- What the task requires: A word-for-word copy of the data is what's wanted, with no pictures.

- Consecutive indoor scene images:
==================================================

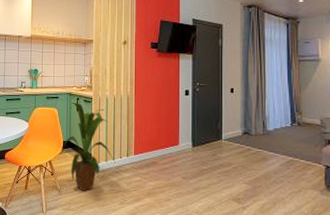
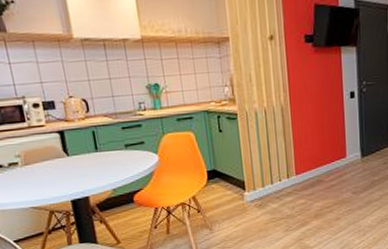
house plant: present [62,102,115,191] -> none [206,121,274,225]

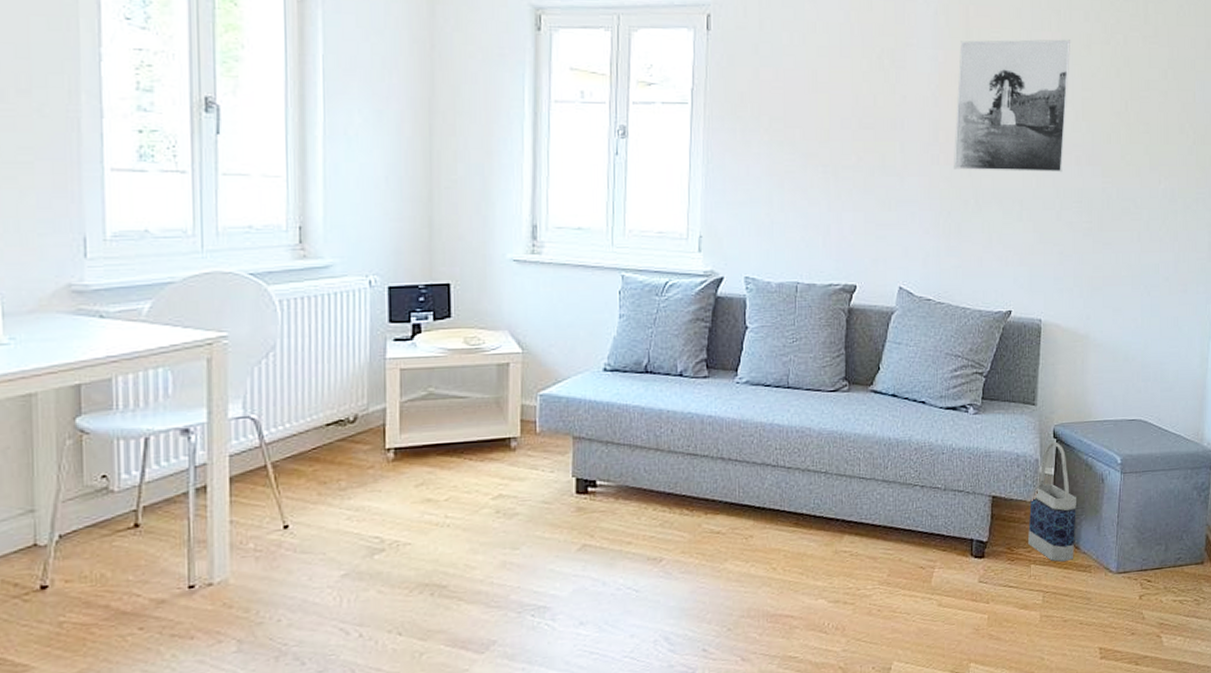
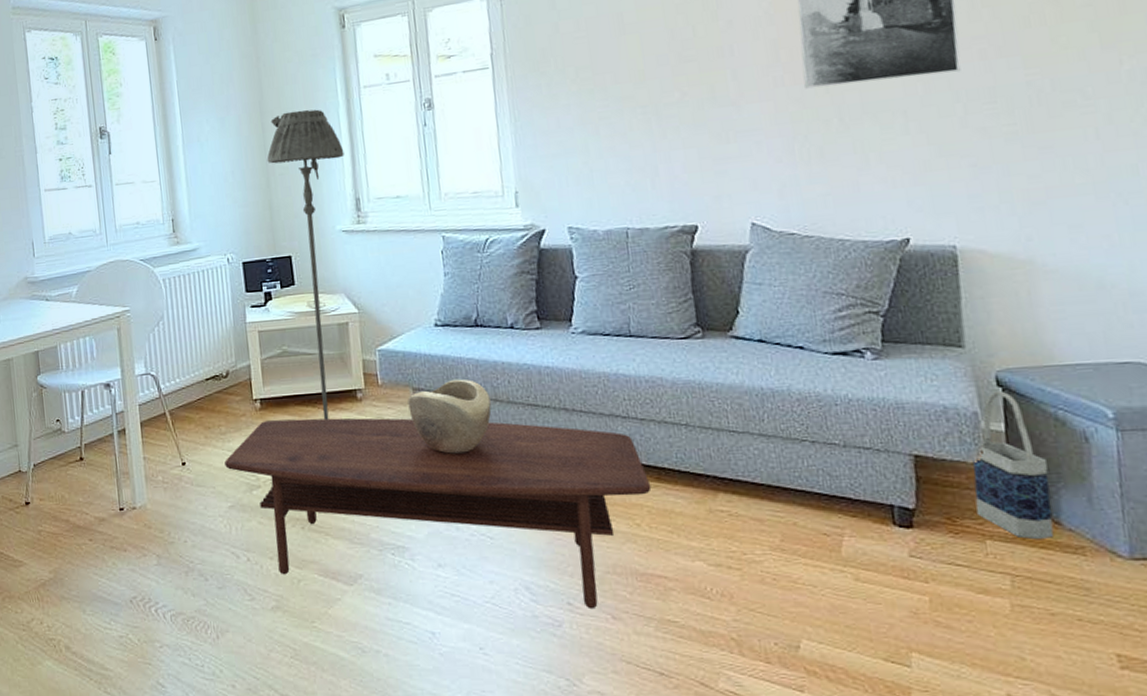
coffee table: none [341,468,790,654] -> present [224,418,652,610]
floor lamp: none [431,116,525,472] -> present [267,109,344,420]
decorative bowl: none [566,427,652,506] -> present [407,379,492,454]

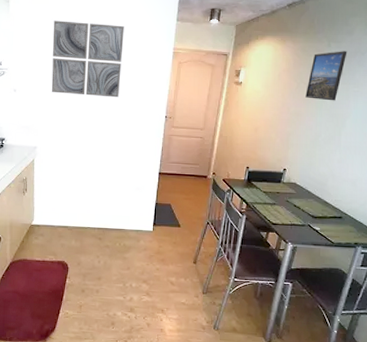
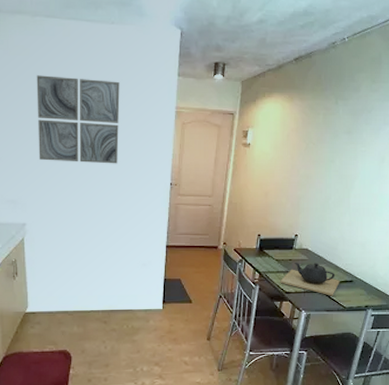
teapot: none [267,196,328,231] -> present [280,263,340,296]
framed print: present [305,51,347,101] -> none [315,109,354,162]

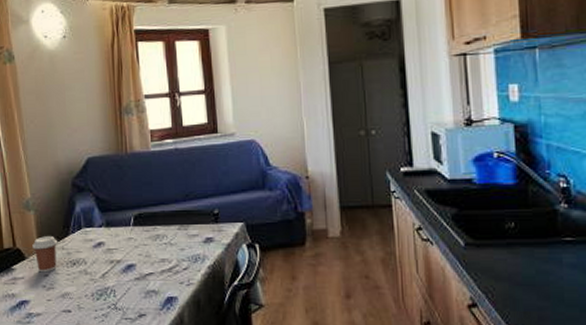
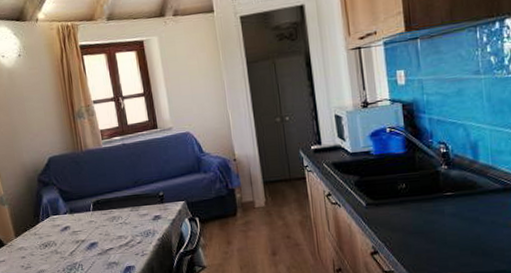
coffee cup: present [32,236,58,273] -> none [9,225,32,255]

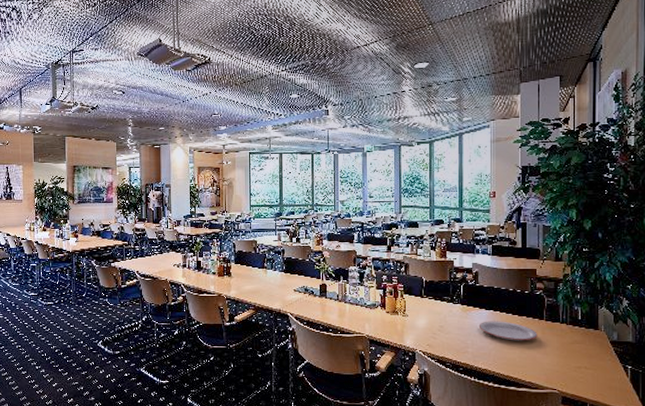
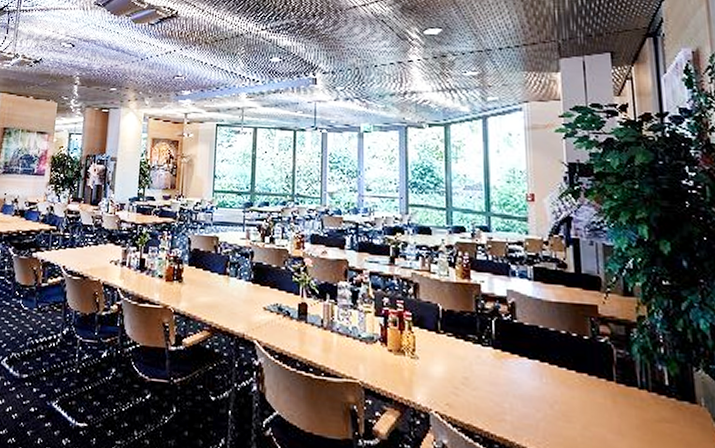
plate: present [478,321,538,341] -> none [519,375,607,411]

==================================================

- Task result:
house plant: present [62,102,115,191] -> none [206,121,274,225]

coffee table: none [341,468,790,654] -> present [224,418,652,610]
floor lamp: none [431,116,525,472] -> present [267,109,344,420]
decorative bowl: none [566,427,652,506] -> present [407,379,492,454]

teapot: none [267,196,328,231] -> present [280,263,340,296]
framed print: present [305,51,347,101] -> none [315,109,354,162]

coffee cup: present [32,236,58,273] -> none [9,225,32,255]

plate: present [478,321,538,341] -> none [519,375,607,411]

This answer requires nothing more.